* _TO-DO ITEM_: The result should be the listing below, restated exactly, with its pictures left out.

+++

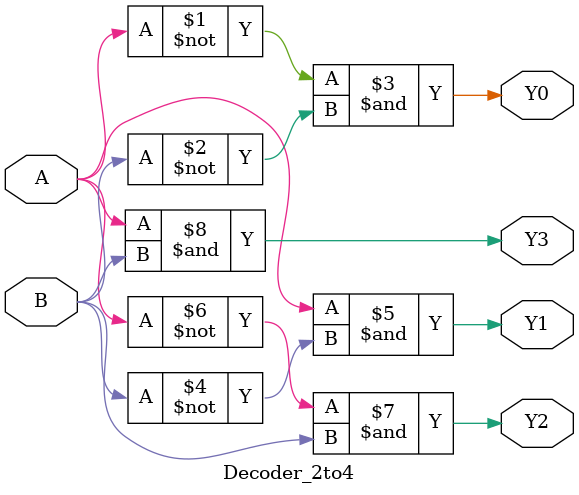
<source format=v>
`timescale 1ns / 1ps


module Decoder_2to4(
    input A,
    input B,
    output Y0,
    output Y1,
    output Y2,
    output Y3
    );
    
    assign Y0 = (~A) & (~B);
    assign Y1 = (A) & (~B);
    assign Y2 = (~A) & (B);
    assign Y3 = (A) & (B);
    
endmodule

</source>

+++

* _PROBLEM SOLUTION_:
<source format=v>
`timescale 1ns / 1ps


module Decoder_2to4(
    input A,
    input B,
    output Y0,
    output Y1,
    output Y2,
    output Y3
    );
    
    assign Y0 = (~A) & (~B);
    assign Y1 = (A) & (~B);
    assign Y2 = (~A) & (B);
    assign Y3 = (A) & (B);
    
endmodule

</source>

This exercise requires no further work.